Disgruntled, the sheep staggers sleepily to the door and escorts the duck to the stall with whispered instructions:

"Go to sleep" said the sheep, to the duck at the door. "And please don't QUACK any more!"

Even the teddy bear looks grumpy as the disheveled sheep, the duck, and the chick resettle themselves in the stall for what sheep obviously hopes will at last be undisturbed slumber. But in the best tradition of the venerable cumulative tale, this dream is not to be. Sheep is constantly roused from his snores by a succession of supposedly sleepless animals--a goat, pig, a cow, and as horse--who Baa!, Oink!, Moo!, and Neigh! their way in to seek a snooze with Sheep in the increasingly snugger stall, with Chick constantly forced to clamber atop the pile to avoid being squashed. With the huge horse hogging half the sleeping space, there is definitely no room in the stable!

"Shhhh! Not a peep! Go to sleep!" said the sheep.
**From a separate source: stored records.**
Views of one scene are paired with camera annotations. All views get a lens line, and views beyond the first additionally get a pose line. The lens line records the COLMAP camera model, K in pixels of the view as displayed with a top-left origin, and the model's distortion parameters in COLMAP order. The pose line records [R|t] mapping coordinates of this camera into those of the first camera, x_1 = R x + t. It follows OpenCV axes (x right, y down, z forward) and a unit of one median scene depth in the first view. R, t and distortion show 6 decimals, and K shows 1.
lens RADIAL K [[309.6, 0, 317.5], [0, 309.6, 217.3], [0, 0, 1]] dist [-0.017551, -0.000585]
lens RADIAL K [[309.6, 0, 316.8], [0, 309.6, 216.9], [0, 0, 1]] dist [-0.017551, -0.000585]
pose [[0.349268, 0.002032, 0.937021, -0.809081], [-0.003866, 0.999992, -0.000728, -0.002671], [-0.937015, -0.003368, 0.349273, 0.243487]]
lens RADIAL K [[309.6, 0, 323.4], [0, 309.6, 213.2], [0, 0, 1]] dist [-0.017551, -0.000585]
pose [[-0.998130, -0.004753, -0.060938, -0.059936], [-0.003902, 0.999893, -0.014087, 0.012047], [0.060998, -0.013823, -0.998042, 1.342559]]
But there's ONE more farm animal who hasn't yet gotten the message, whose identity is hinted at by the light of dawn glimpsed through the window as the heap of animals finally drifts off to sleep together:
"COCK-A-DOODLE-DOOO!"

In Karen Beaumont's forthcoming No Sleep for the Sheep!BERJAYA (Houghton Mifflin Harcourt, 2011), sheep attempts to sleep in but chick gets the last word, (a PEEP!), in a inventive reworking of the traditional always-room-for-one-more premise. As always, Beaumont's verses are so rhythmical that young listeners will start joining in on the irresistible repetition as sheep issues his orders to each animal in turn.
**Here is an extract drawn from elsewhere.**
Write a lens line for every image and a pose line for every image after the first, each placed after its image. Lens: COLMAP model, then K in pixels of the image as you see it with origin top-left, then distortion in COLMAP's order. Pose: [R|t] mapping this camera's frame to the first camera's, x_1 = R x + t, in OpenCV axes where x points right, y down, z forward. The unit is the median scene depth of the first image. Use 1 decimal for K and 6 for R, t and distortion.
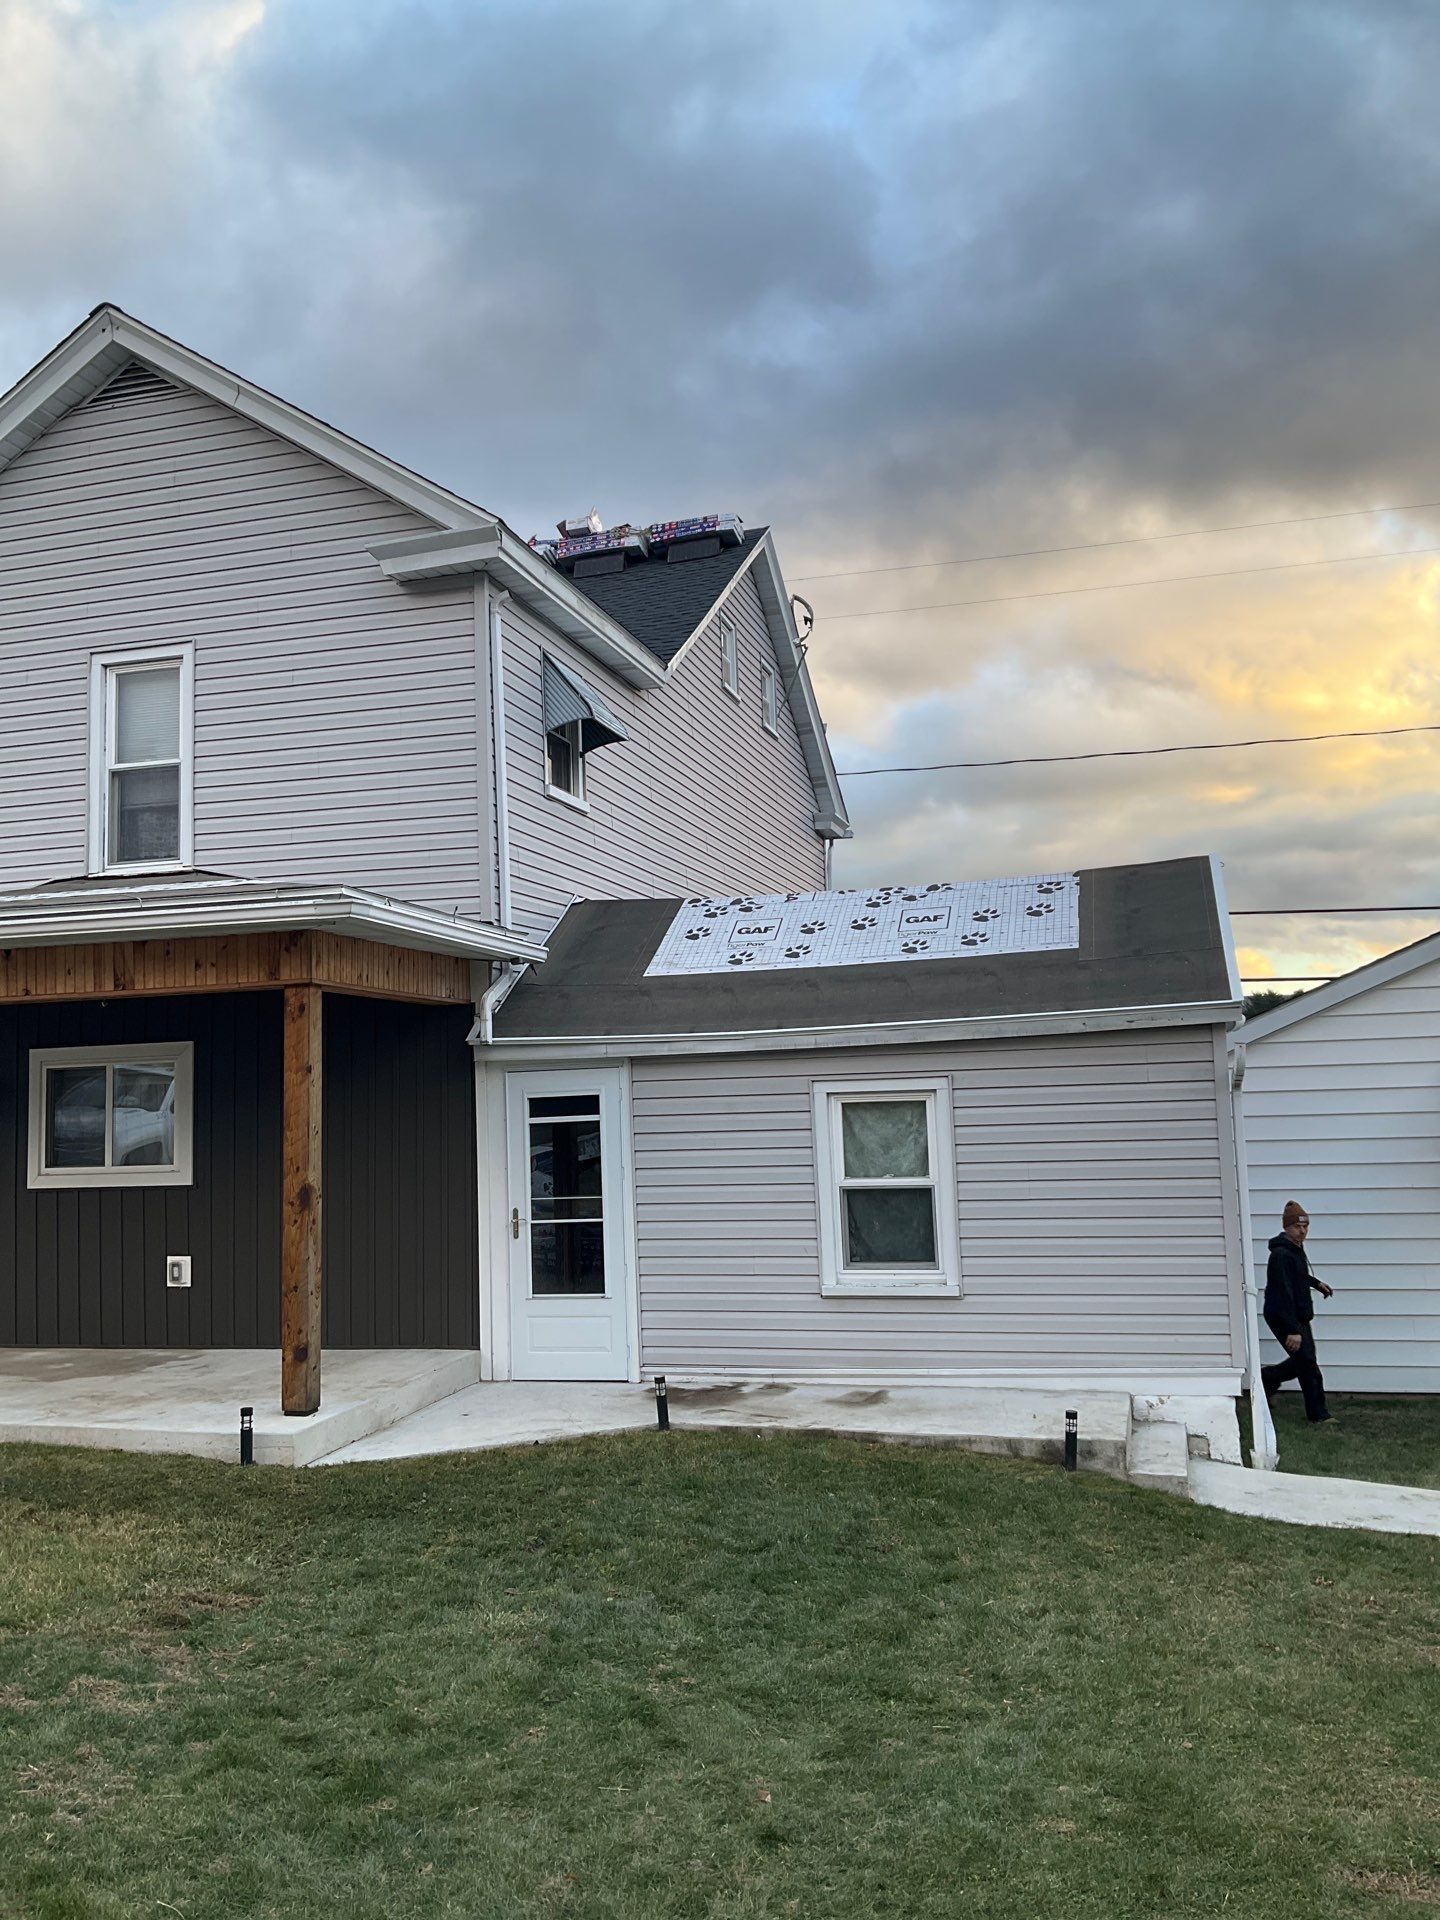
lens RADIAL K [[1568.8, 0, 719.8], [0, 1568.8, 968.6], [0, 0, 1]] dist [0.124677, -0.236184]
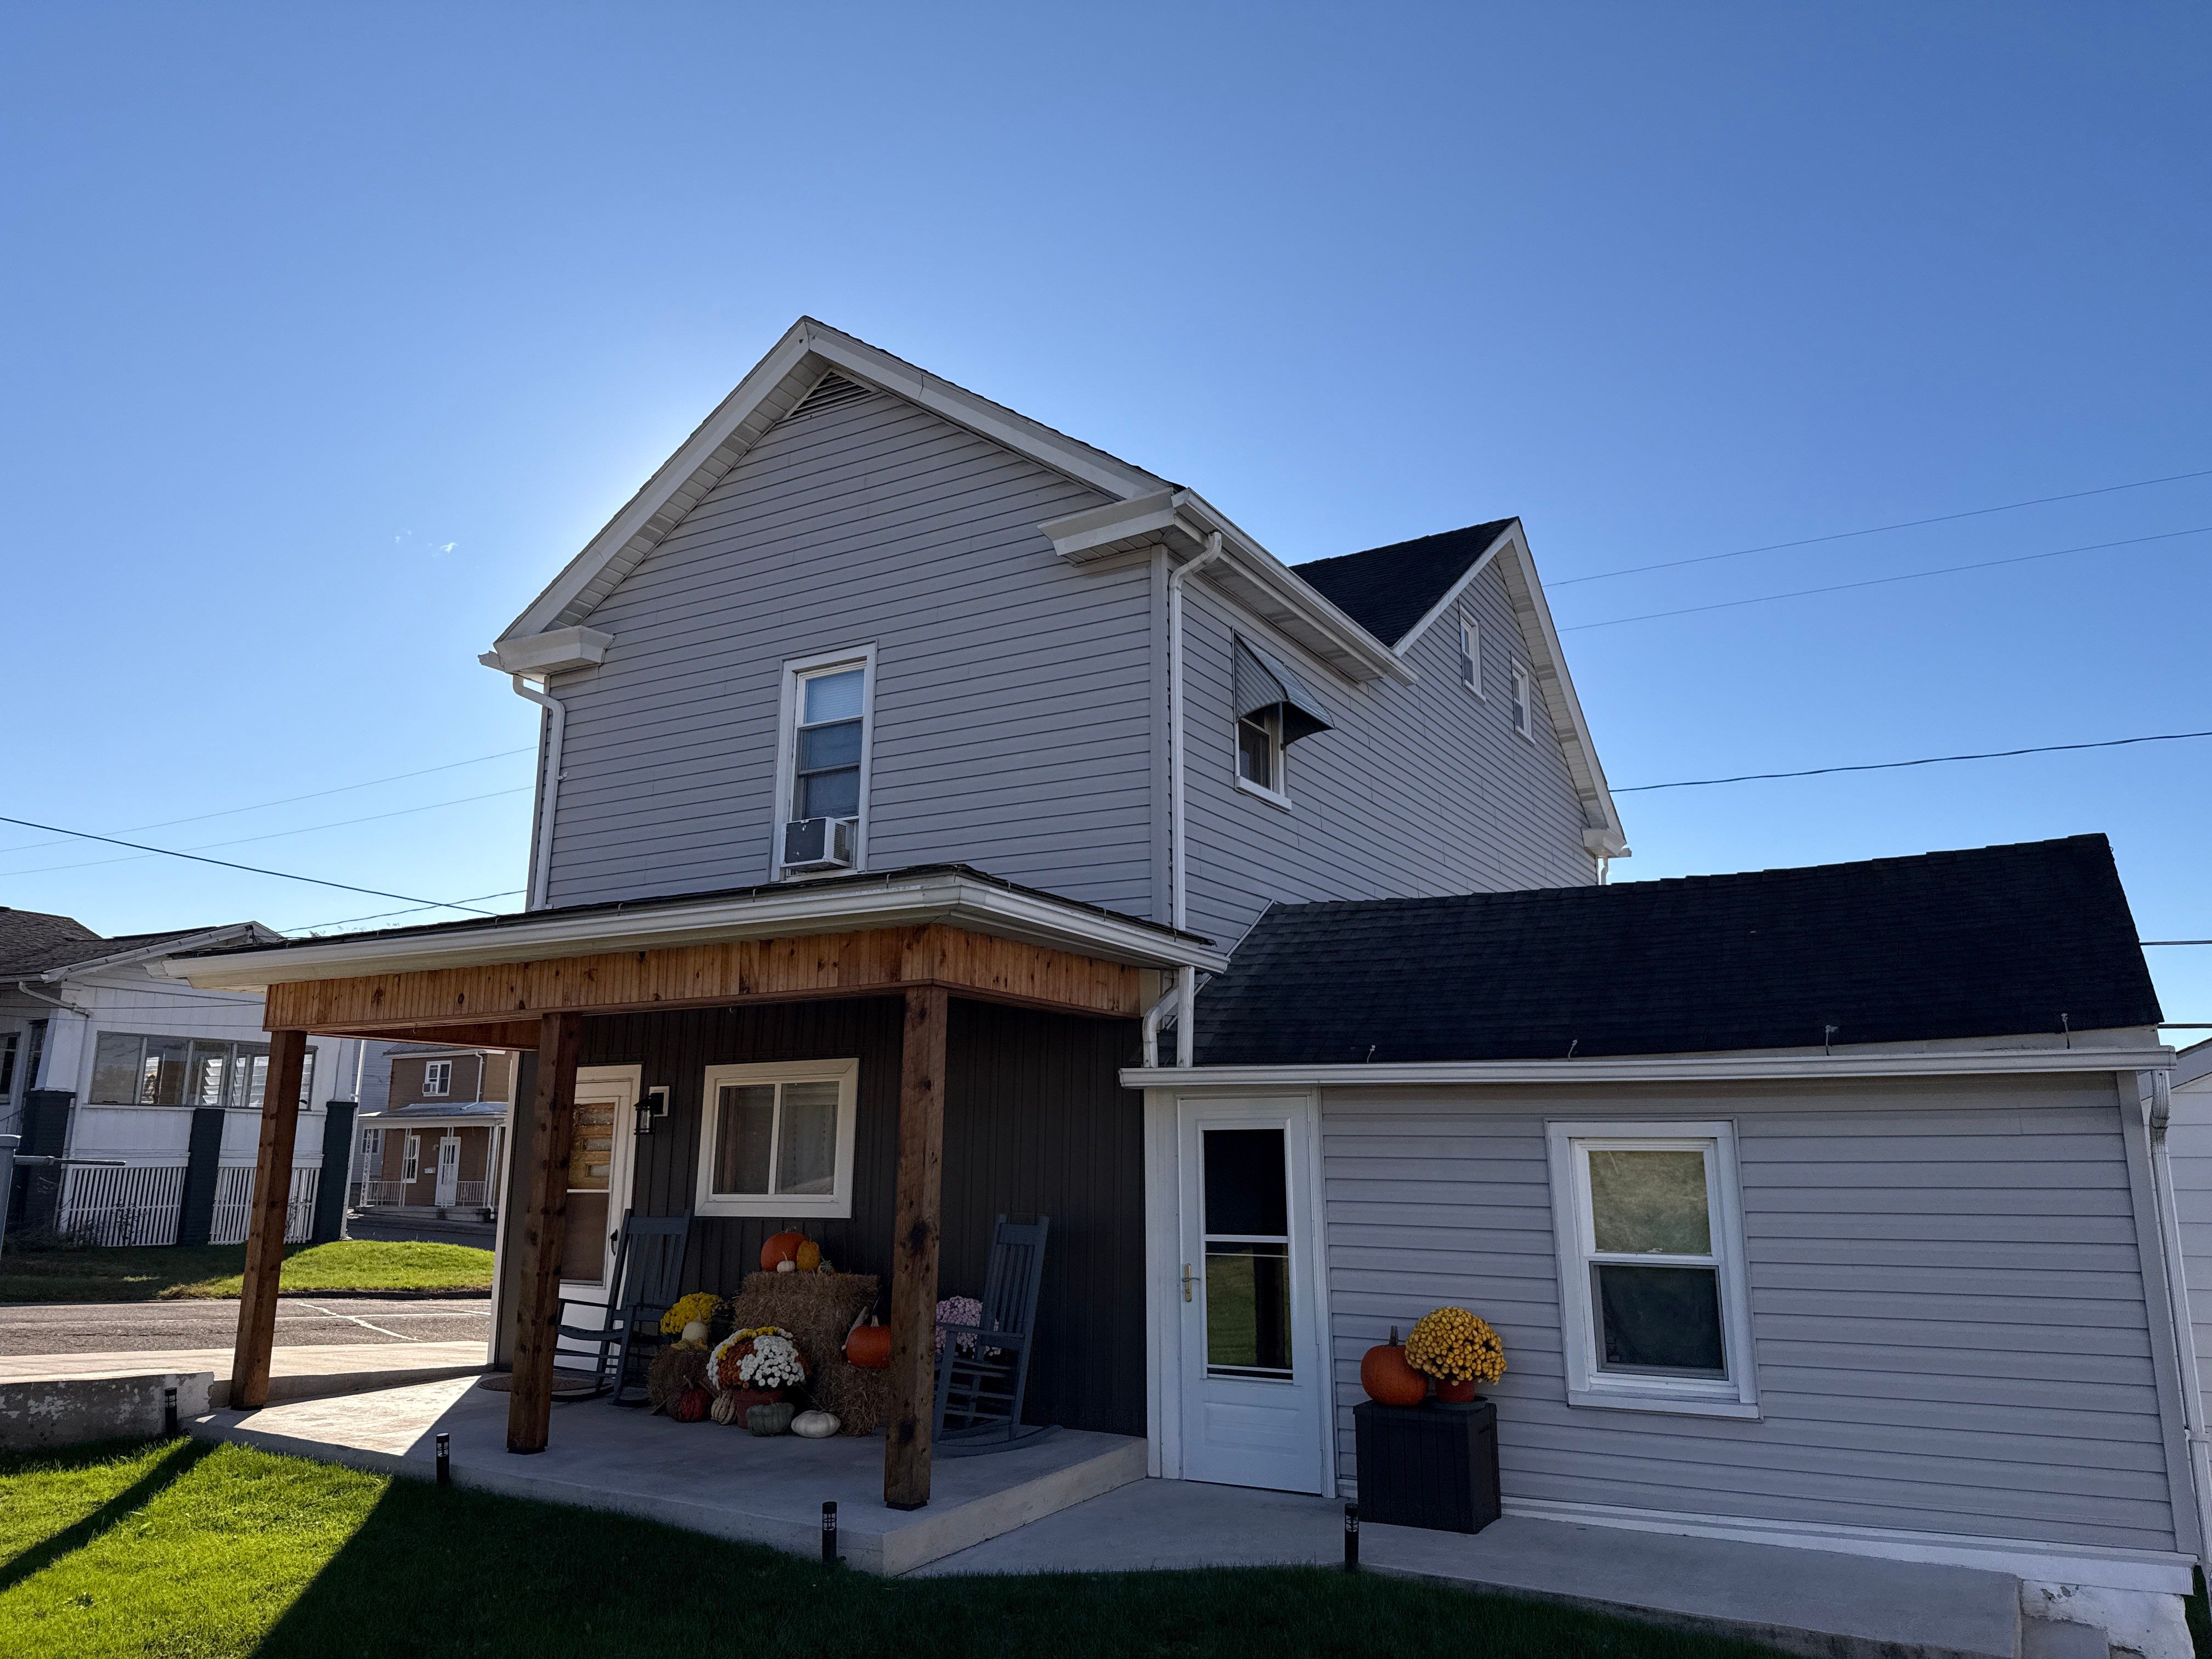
lens RADIAL K [[1534.1, 0, 1108.7], [0, 1534.1, 826.0], [0, 0, 1]] dist [0.121940, -0.128829]
pose [[0.967797, -0.020951, -0.250859, 0.044693], [-0.010053, 0.992519, -0.121676, 0.021412], [0.251532, 0.120279, 0.960346, 0.172627]]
BERJAYABut Beaumont's text virtually takes off when paired with Jackie Urbanovic's comic brown pencil and watercolor illustrations, which add immeasurably to the effect. Even the teddy, eyes always shut, has a role. and sheep's facial expressions are priceless as he is blasted from his slumbers by the pig and hugely hugged by the horse. Kids will gleefully pick up on the clever visual device by which Urbanovic telegraphs the identity of each approaching midnight visitor to the barn, even as each time sheep settles down to what he believes will finally be a good night's sleep. Both Beaumont (I Like Myself!,BERJAYA and I Ain't Gonna Paint No More! (Ala Notable Children's Books. Younger Readers (Awards)))BERJAYA and Jackie Urbanovic (Duck at the DoorBERJAYA and sequels) are no strangers to best-sellerdom, and their No Sleep for the Sheep!BERJAYA looks like it's got all the right stuff to keep its readers wide awake and calling for more from this delightful duo!